No matter what the world does, as Christians, we know that we must allow God’s Word and the creation order to define marriage for us. Marriage is one man and woman joining together in an exclusive, monogamous covenant before God and man, with the intention of producing children and jointly caring for any offspring that may result from their union.
In his recent article, “Biblical Worldview: Marriage,” my Freedom Center colleague Dr. Tim Yonts covered the basics of this angle of the marriage debate in defending Christian marriage. He explains,
“According to the Bible, marriage is a life-long, covenant union between a man and a woman (Gen. 2:24; Matt. 19:4-5), joined together by God (Matt. 19:6; Mal. 2:14), whose relationship is one of exclusive love and provision (1 Cor. 7:2-4; Heb. 13:4), and that supersedes all other human relationships in life.”
In this piece, I don’t intend to rehash that argument (Tim does it very well), but rather to build on it. I want to help you understand how a biblical worldview also shows that God designed marriage — and the family — to be the irreplaceable foundation of civil society.
Marriage makes families. And families are the most basic unit of society. Countries, kingdoms, and empires are ultimately built upon the family.
This is clear from Scripture (and I will go to the Bible to establish this as a biblical worldview issue), but it is also discernible from nature.
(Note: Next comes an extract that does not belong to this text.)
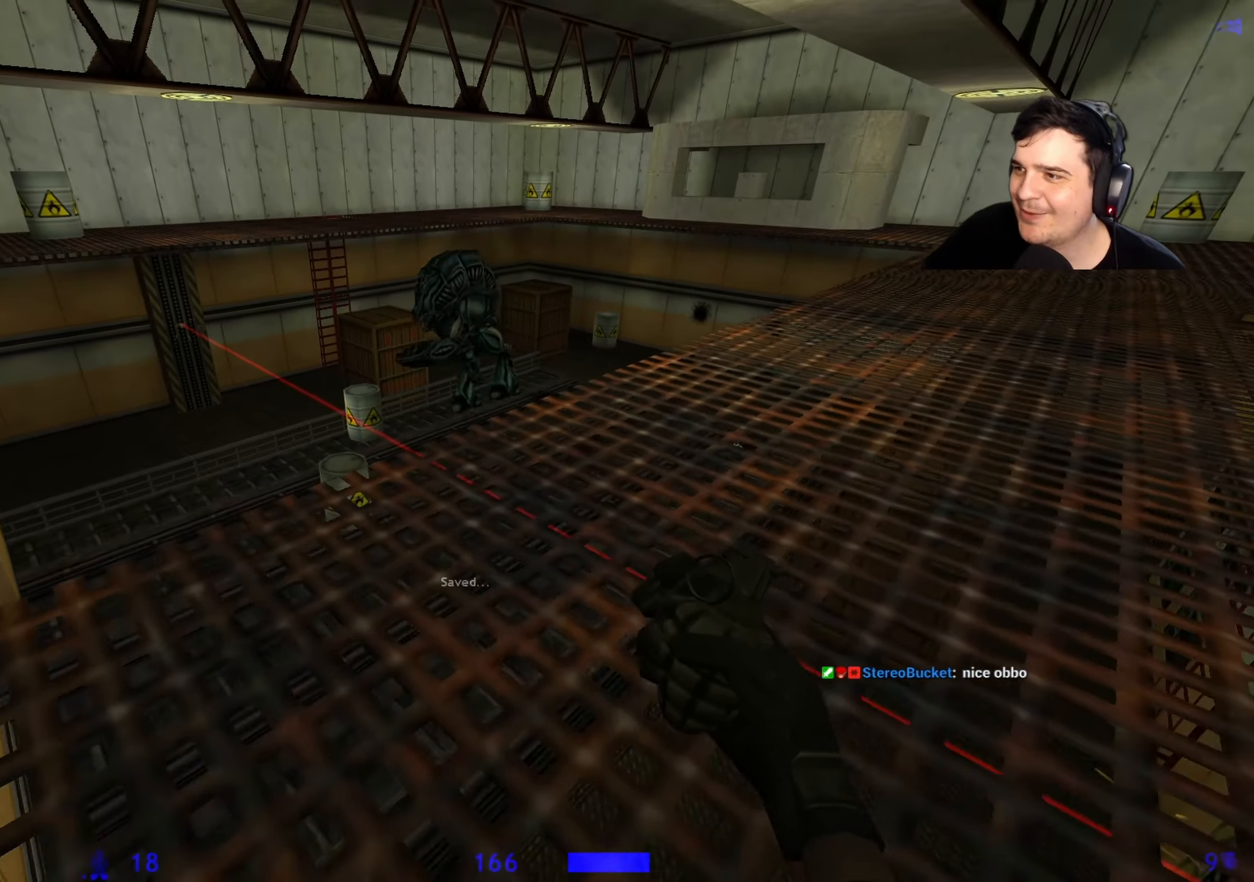
{"keys": [], "events": []}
Many great conservative thinkers of the past have acknowledged the importance of families and defended them against the great liberal onslaught of modernity.
The prolific 18th-century English conservative philosopher Edmund Burke (1729—1797) referred to the family as the “little platoon” of society and insisted that it demands our greatest affection and sense of obligation. In Reflections on the French Revolution, he says,
“To be attached to the subdivision, to love the little platoon we belong to in society, is the first principle (the germ as it were) of public affections. It is the first link in the series by which we proceed towards a love to our country, and to mankind.”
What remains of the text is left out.